Announcing the Inaugural Triennial of Asia, a Festival of Art, Ideas, and Innovation
Asia Society’s inaugural Triennial of Asia, a festival of art, ideas, and innovation, will be launched in spring 2020. This first edition of the Triennial will include a multi-venue exhibition, policy discussions, forums, and performances. The centerpiece of the Triennial, an exhibition entitled We Do Not Dream Alone, will open to the public on June 5, 2020 and continue through August 9. It will be the first recurring multi-venue, multimedia exhibition initiative in the United States dedicated to contemporary art from and about Asia.
The Triennial exhibition has been conceived of as a city-wide platform that will provide a unique forum for intellectual exchange about and direct engagement with the rich tapestry of Asian cultures that make up a significant, yet historically less understood demographic within New York City. The festival will bring together around forty artists with scientists, policy analysts, and thought leaders from countries spanning Asia, Australia, the Middle East, Europe, and the Americas. We Do Not Dream Alone alludes to the acts of personal and communal dreaming and imagining that are central to artistic practice and to humanity itself. The Triennial will be free at all locations for New Yorkers and tourists alike. A roster of free public programs and community outreach initiatives will be organized during the course of the exhibition to enhance the reception and understanding of the works on view for visitors.

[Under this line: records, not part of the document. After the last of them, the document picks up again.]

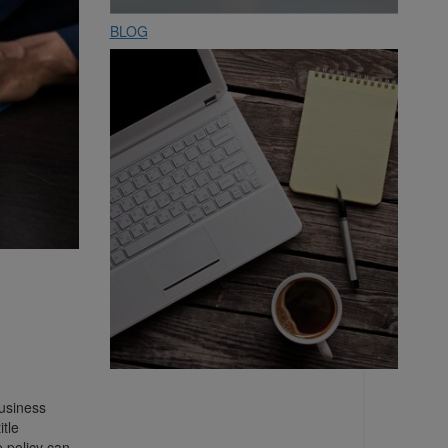
BLOG
business
itle
e policy can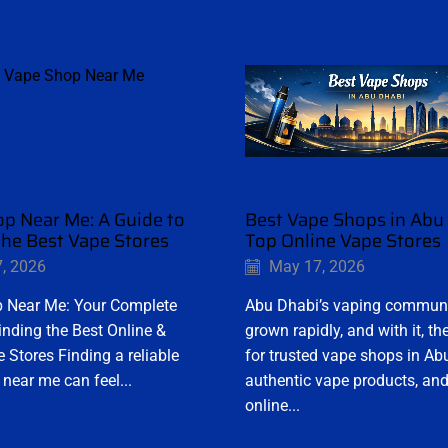
p Near Me: A Guide to
Best Vape Shops in Abu 
the Best Vape Stores
Top Online Vape Stores
, 2026
May 17, 2026
 Near Me: Your Complete
Abu Dhabi’s vaping commun
inding the Best Online &
grown rapidly, and with it, 
 Stores Finding a reliable
for trusted vape shops in Ab
near me can feel...
authentic vape products, and
online...
Reading
Continue Reading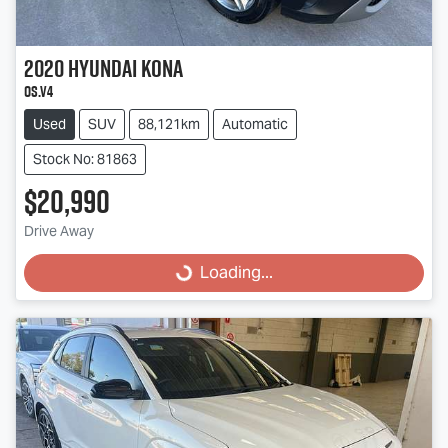
2020
Hyundai
Kona
OS.V4
Used
SUV
88,121km
Automatic
Stock No: 81863
$20,990
Loading...
Drive Away
Loading...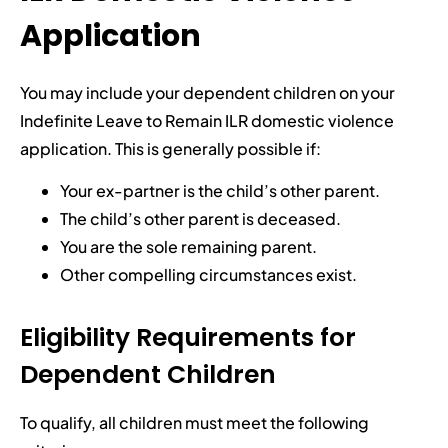
Application
You may include your dependent children on your
Indefinite Leave to Remain ILR domestic violence
application. This is generally possible if:
Your ex-partner is the child’s other parent.
The child’s other parent is deceased.
You are the sole remaining parent.
Other compelling circumstances exist.
Eligibility Requirements for
Dependent Children
To qualify, all children must meet the following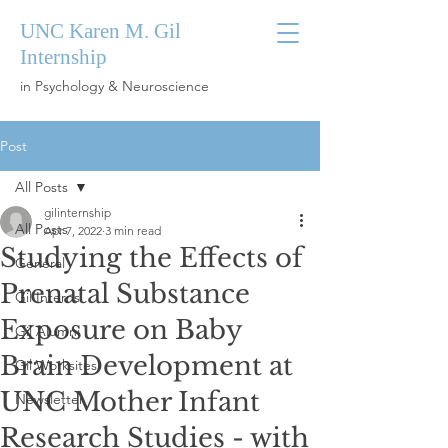
UNC Karen M. Gil
Internship
in Psychology & Neuroscience
Post
All Posts
gilinternship
All Posts
Apr 7, 2022
3 min read
Studying the Effects of
General
Prenatal Substance
Gil Interns
Exposure on Baby
Gil Alumni
Brain Development at
Gil Worksites
UNC Mother Infant
Newsletter
Research Studies - with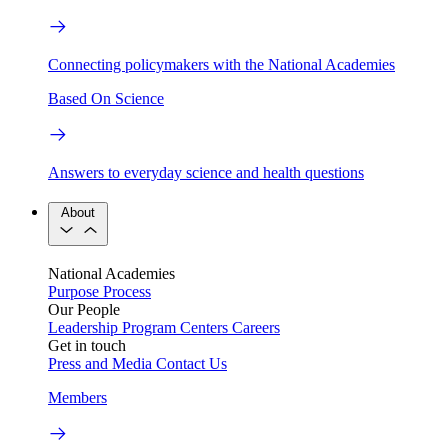
Connecting policymakers with the National Academies
Based On Science
Answers to everyday science and health questions
About
National Academies
Purpose
Process
Our People
Leadership
Program Centers
Careers
Get in touch
Press and Media
Contact Us
Members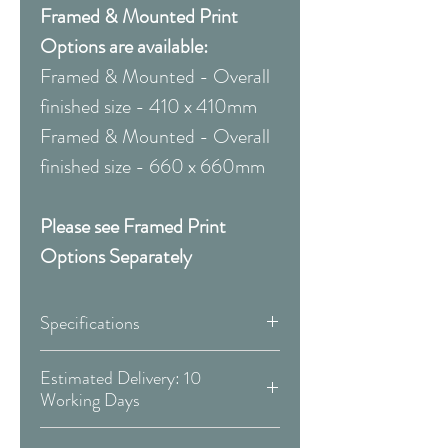
Framed & Mounted Print
Options are available:
Framed & Mounted - Overall
finished size - 410 x 410mm
Framed & Mounted - Overall
finished size - 660 x 660mm
Please see Framed Print
Options Separately
Specifications
Canvas:
Estimated Delivery: 10
Working Days
Available Size:
Covid 19 Est. Delivery: May vary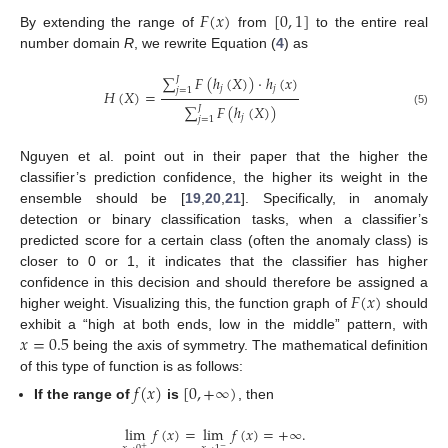
𝐹
(
𝑥
)
[
0
,
1
]
By extending the range of
from
to the entire real
number domain
R
, we rewrite Equation (
4
) as
∑
𝐹
(
ℎ
(
𝑋
)
)
·
ℎ
(
𝑥
)
𝐽
𝑗
𝑗
𝑗
=
1
𝐻
(
𝑋
)
=
∑
𝐹
(
ℎ
(
𝑋
)
)
𝐽
(5)
𝑗
𝑗
=
1
Nguyen et al. point out in their paper that the higher the
classifier’s prediction confidence, the higher its weight in the
ensemble should be [
19
,
20
,
21
]. Specifically, in anomaly
detection or binary classification tasks, when a classifier’s
predicted score for a certain class (often the anomaly class) is
closer to 0 or 1, it indicates that the classifier has higher
𝐹
(
𝑥
)
confidence in this decision and should therefore be assigned a
higher weight. Visualizing this, the function graph of
should
𝑥
=
0.5
exhibit a “high at both ends, low in the middle” pattern, with
being the axis of symmetry. The mathematical definition
of this type of function is as follows:
𝑓
(
𝑥
)
[
0
,
+
∞
)
If the range of
is
, then
lim
𝑓
(
𝑥
)
=
lim
𝑓
(
𝑥
)
=
+
∞
.
−
+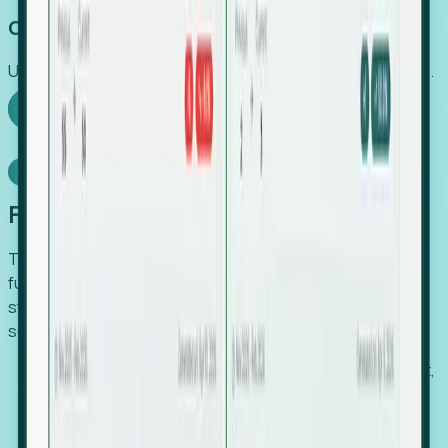
Capture Growth
Uncover hidden economic value that legacy systems miss.
Explore Foresight
Model Context Protocol
Foresight, inside your AI agent
The Upsite MCP server exposes the same company,
funding, hiring and contact data that powers Foresight —
straight to Claude, Cursor, or any MCP-capable agent. No
scraping, no CSV exports, no glue code.
Search companies and contacts by HQ, headcount,
industry, funding and employee location.
Pull full company profiles — headcount, followers,
job postings and funding history as time series.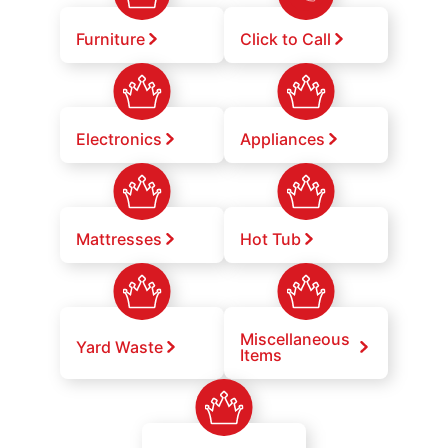
Furniture
Click to Call
Electronics
Appliances
Mattresses
Hot Tub
Miscellaneous
Yard Waste
Items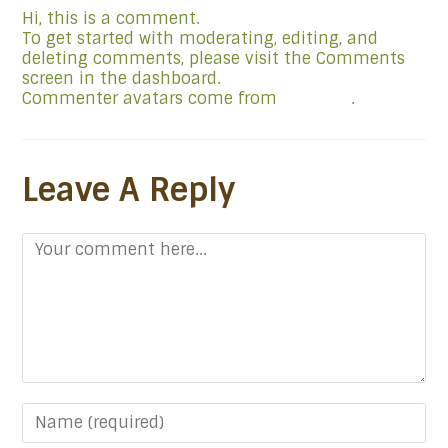
Hi, this is a comment.
To get started with moderating, editing, and
deleting comments, please visit the Comments
screen in the dashboard.
Commenter avatars come from
Gravatar
.
Leave A Reply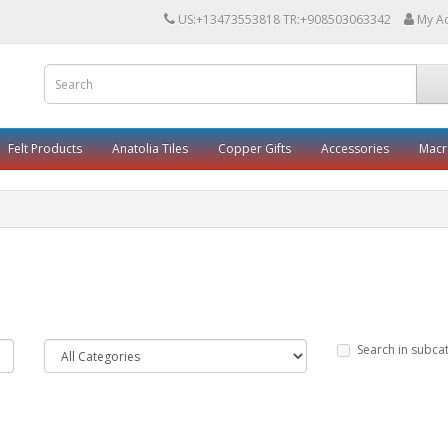
US:+13473553818 TR:+908503063342
My A
Felt Products
Anatolia Tiles
Copper Gifts
Accessories
Mac
Search in subca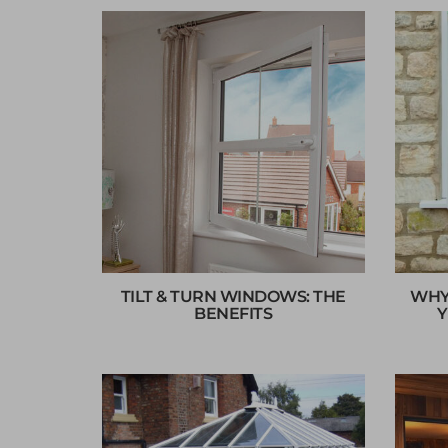
TILT & TURN WINDOWS: THE
WHY
BENEFITS
Y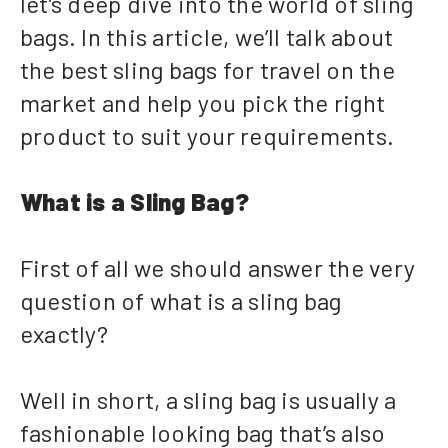
let’s deep dive into the world of sling
bags. In this article, we’ll talk about
the best sling bags for travel on the
market and help you pick the right
product to suit your requirements.
What is a Sling Bag?
First of all we should answer the very
question of what is a sling bag
exactly?
Well in short, a sling bag is usually a
fashionable looking bag that’s also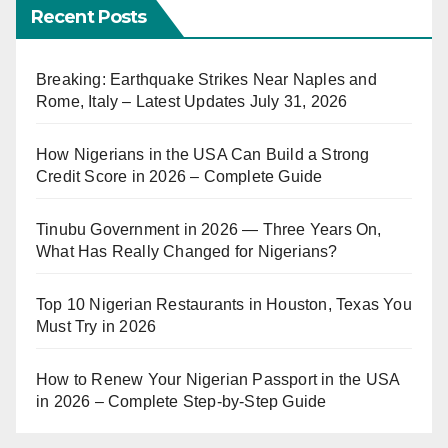
Recent Posts
Breaking: Earthquake Strikes Near Naples and
Rome, Italy – Latest Updates July 31, 2026
How Nigerians in the USA Can Build a Strong
Credit Score in 2026 – Complete Guide
Tinubu Government in 2026 — Three Years On,
What Has Really Changed for Nigerians?
Top 10 Nigerian Restaurants in Houston, Texas You
Must Try in 2026
How to Renew Your Nigerian Passport in the USA
in 2026 – Complete Step-by-Step Guide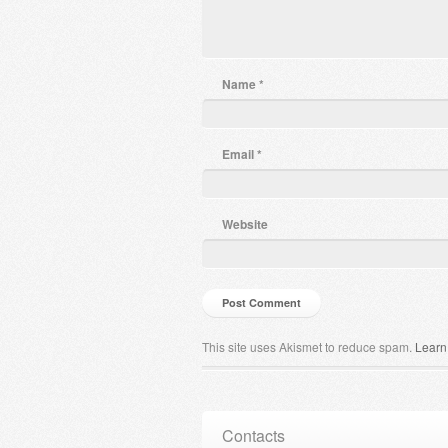
Name
*
Email
*
Website
This site uses Akismet to reduce spam.
Learn
Contacts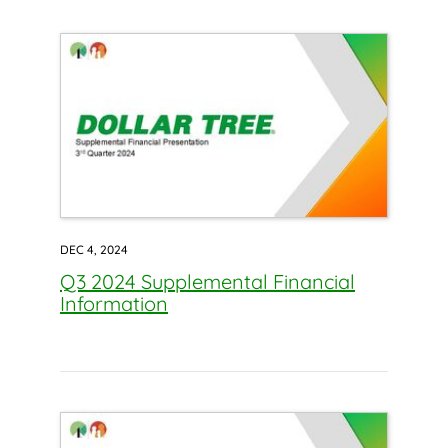
DEC 4, 2024
Q3 2024 Supplemental Financial
Information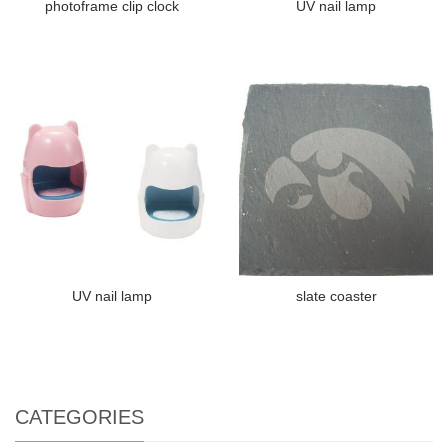
photoframe clip clock
UV nail lamp
UV nail lamp
slate coaster
CATEGORIES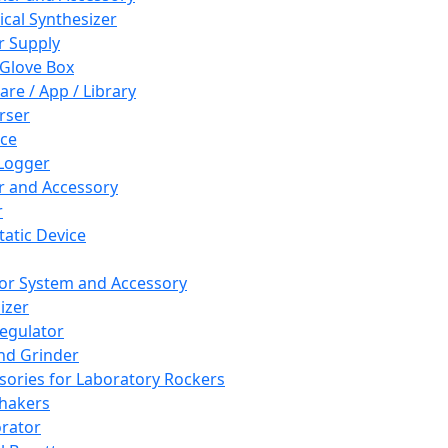
cal Synthesizer
 Supply
 Glove Box
are / App / Library
rser
ce
Logger
er and Accessory
r
tatic Device
or System and Accessory
izer
egulator
and Grinder
sories for Laboratory Rockers
hakers
rator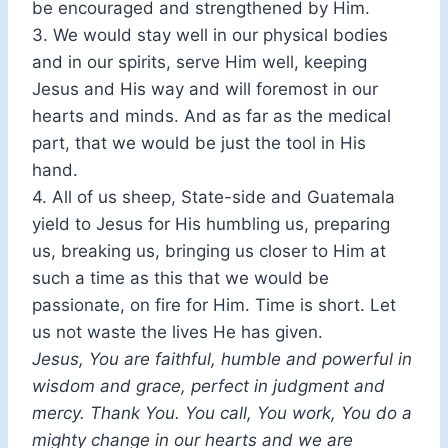
be encouraged and strengthened by Him.
3. We would stay well in our physical bodies
and in our spirits, serve Him well, keeping
Jesus and His way and will foremost in our
hearts and minds. And as far as the medical
part, that we would be just the tool in His
hand.
4. All of us sheep, State-side and Guatemala
yield to Jesus for His humbling us, preparing
us, breaking us, bringing us closer to Him at
such a time as this that we would be
passionate, on fire for Him. Time is short. Let
us not waste the lives He has given.
Jesus, You are faithful, humble and powerful in
wisdom and grace, perfect in judgment and
mercy. Thank You. You call, You work, You do a
mighty change in our hearts and we are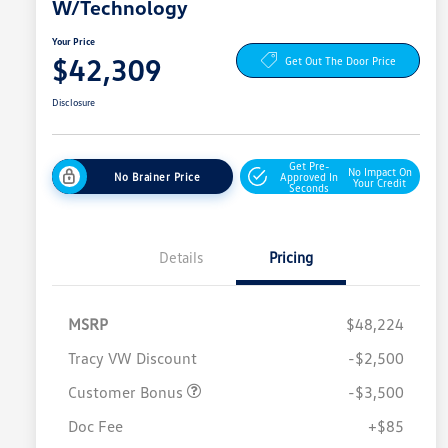
W/Technology
Your Price
$42,309
Get Out The Door Price
Disclosure
Get Pre-
No Impact On
No Brainer Price
Approved In
Your Credit
Seconds
Details
Pricing
MSRP
$48,224
Tracy VW Discount
-$2,500
Customer Bonus
-$3,500
Doc Fee
+$85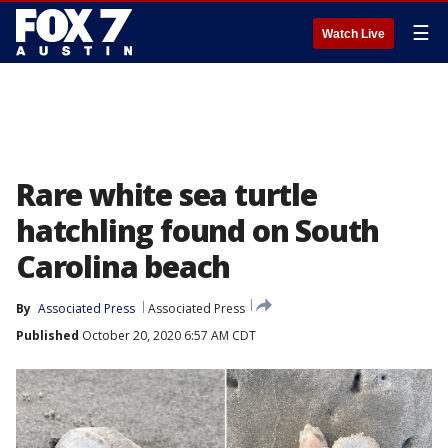
☰
Watch Live
Rare white sea turtle
hatchling found on South
Carolina beach
By
Associated Press
Associated Press
Published
October 20, 2020 6:57 AM CDT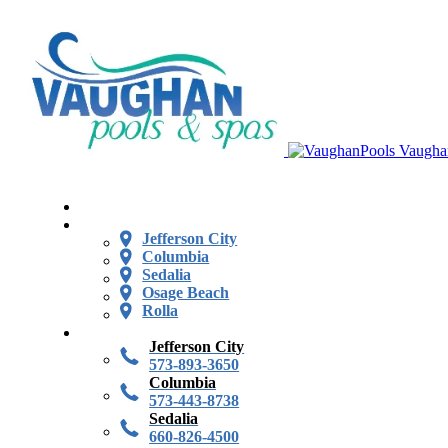
Vaugha
Jefferson City
Columbia
Sedalia
Osage Beach
Rolla
Jefferson City
573-893-3650
Columbia
573-443-8738
Sedalia
660-826-4500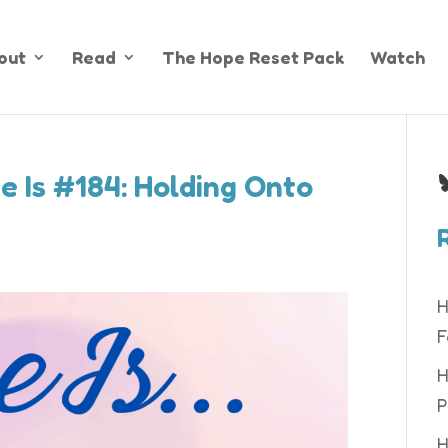
out
Read
The Hope Reset Pack
Watch
B
e Is #184: Holding Onto
H
F
H
P
H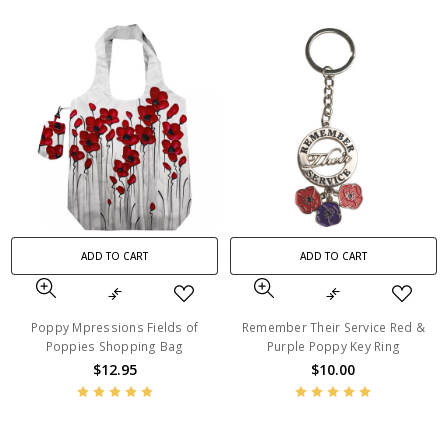
ADD TO CART
ADD TO CART
Poppy Mpressions Fields of
Remember Their Service Red &
Poppies Shopping Bag
Purple Poppy Key Ring
$12.95
$10.00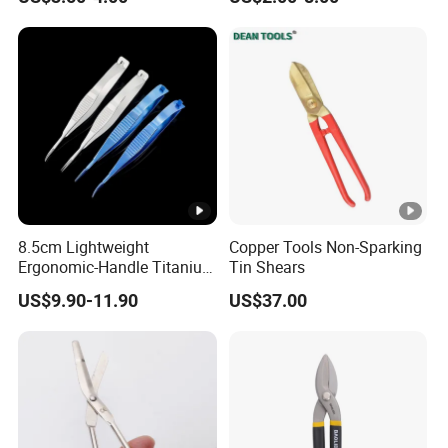
8.5cm Lightweight
Copper Tools Non-Sparking
Ergonomic-Handle Titanium
Tin Shears
Alloy Vannas Scissors
US$9.90-11.90
US$37.00
Sharp for Micro Ophthalmic
Surgery- Curved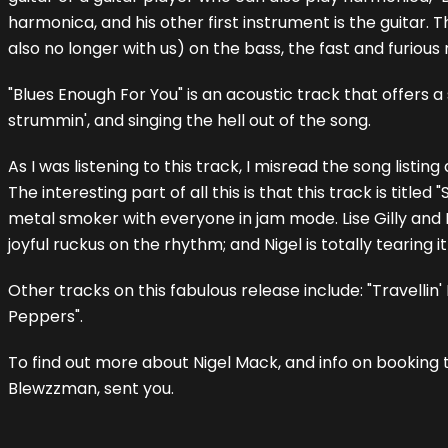
harmonica, and his other first instrument is the guitar
also no longer with us) on the bass, the fast and furious
"Blues Enough For You" is an acoustic track that offers a
strummin', and singing the hell out of the song.
As I was listening to this track, I misread the song listi
The interesting part of all this is that this track is title
metal smoker with everyone in jam mode. Lise Gilly and 
joyful ruckus on the rhythm; and Nigel is totally tearing it
Other tracks on this fabulous release include: "Travelli
Peppers".
To find out more about Nigel Mack, and info on booking 
Blewzzman, sent you.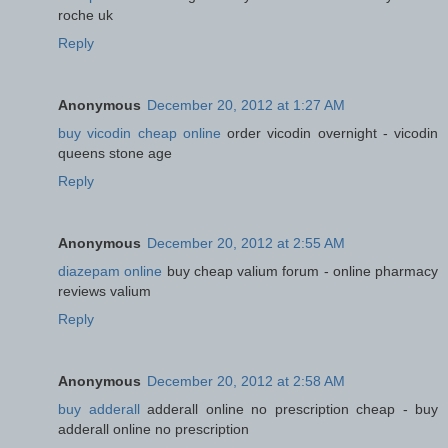
roche uk
Reply
Anonymous
December 20, 2012 at 1:27 AM
buy vicodin cheap online
order vicodin overnight - vicodin
queens stone age
Reply
Anonymous
December 20, 2012 at 2:55 AM
diazepam online
buy cheap valium forum - online pharmacy
reviews valium
Reply
Anonymous
December 20, 2012 at 2:58 AM
buy adderall
adderall online no prescription cheap - buy
adderall online no prescription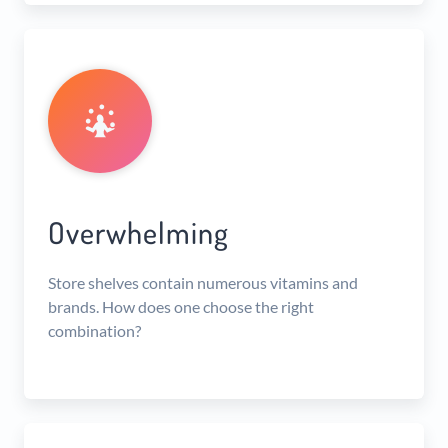
Overwhelming
Store shelves contain numerous vitamins and
brands. How does one choose the right
combination?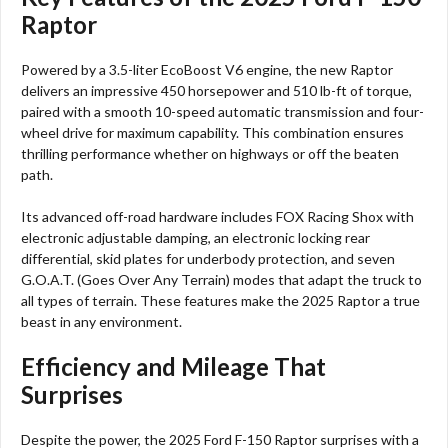
Raptor
Powered by a 3.5-liter EcoBoost V6 engine, the new Raptor
delivers an impressive 450 horsepower and 510 lb-ft of torque,
paired with a smooth 10-speed automatic transmission and four-
wheel drive for maximum capability. This combination ensures
thrilling performance whether on highways or off the beaten
path.​
Its advanced off-road hardware includes FOX Racing Shox with
electronic adjustable damping, an electronic locking rear
differential, skid plates for underbody protection, and seven
G.O.A.T. (Goes Over Any Terrain) modes that adapt the truck to
all types of terrain. These features make the 2025 Raptor a true
beast in any environment.​
Efficiency and Mileage That
Surprises
Despite the power, the 2025 Ford F-150 Raptor surprises with a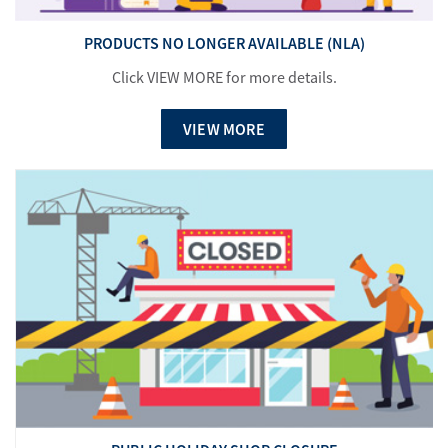
PRODUCTS NO LONGER AVAILABLE (NLA)
Click VIEW MORE for more details.
VIEW MORE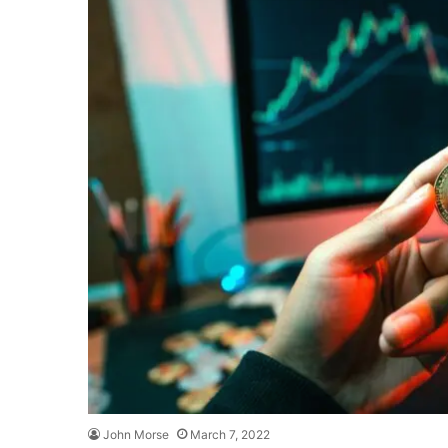
John Morse
March 7, 2022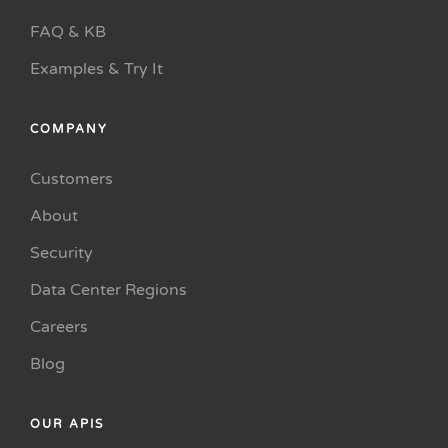
FAQ & KB
Examples & Try It
COMPANY
Customers
About
Security
Data Center Regions
Careers
Blog
OUR APIS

The Triennial is organized by Boon Hui Tan, Vice President of Global Arts and Cultural Programs, and Director of Asia Society Museum; and Michelle Yun, Senior Curator of Modern and Contemporary Art.
Boon Hui Tan is Vice President for Global Arts and Cultural Programs, and Director of Asia Society Museum, where he leads the organization’s global arts and cultural activities spanning visual arts, performing arts, literary arts, and film. As museum director, he oversees Asia Society Museum’s acclaimed exhibition programs and the Asia Society Museum Collection, which comprises the Mr. and Mrs. John D. Rockefeller 3rd Collection of traditional Asian art and the contemporary art collection of works by Asian and Asian American artists. Additionally, he oversees Asia Society Museum’s Arts & Museum Summit. Prior to this, he was Assistant Chief Executive (Museum & Programs) at the National Heritage Board (NHB) in Singapore, where he oversaw exhibitions, programs, and outreach events across the Board’s museums, institutions, and divisions. In 2015, he was Artistic Director for Singapour en France, le Festival, the largest multidisciplinary presentation of contemporary culture from Singapore and Southeast Asia in France. As a curator and programmer, his research and writing interests focus on the contemporary artistic expressions of Southeast Asia and Asia, and the remaking of traditions among artists of today. Tan is a founding board member of the International Biennial Association. He was Director of the Singapore Art Museum from 2009 to 2013, where he led the transformation of the museum into a contemporary art institution focused on Southeast Asia and assembled the largest public collection of contemporary art from the region. He was concurrently Director of the Organising Secretariat for the Singapore Biennale 2011. He initiated the regional focus and group curating approach which became the distinguishing feature of the Singapore Biennale 2013: If the World Changed, and served as a cocurator and Project Director.
Michelle Yun is Senior Curator of Modern and Contemporary Art at Asia Society Museum. She is responsible for overseeing the modern and contemporary exhibition program and the Museum’s permanent collection of contemporary art. During her tenure,Yun has served as curator or cocurator for over twenty-five exhibitions for the institution. Yun was formerly the curator of the Hunter College Art Galleries prior to her appointment to Asia Society. She has served as the Project Director of Cai Guo-Qiang’s studio and as a Curatorial Assistant in the Department of Painting and Sculpture at The Museum of Modern Art, New York, in addition to organizing numerous independently curated exhibitions. Yun is a frequent lecturer on modern and contemporary Asian art. Her writings have been included in many publications including After Darkness: Southeast Asian Art in the Wake of History; No Limits: Zao Wou-Ki; and Nam June Paik: Becoming Robot; all of which she also co-edited; Kim Tschang Yeul; Patti Smith: 9.11 Babelogue; Cai Guo-Qiang: I Want To Believe; Benezit Dictionary of Asian Artists and The Grove Dictionary of Art (Oxford University Press); and Greater New York, published in conjunction with the 2003 exhibition organized by PS1 and The Museum of Modern Art, New York. Yun earned her MA in Modern Art and Critical Studies from Columbia University and her BA from Mount Holyoke College. She is a graduate of the Getty Leadership Institute’s Executive Education Program for Museum Leaders and sits on the Advisory Board of the Mount Holyoke College Art Museum.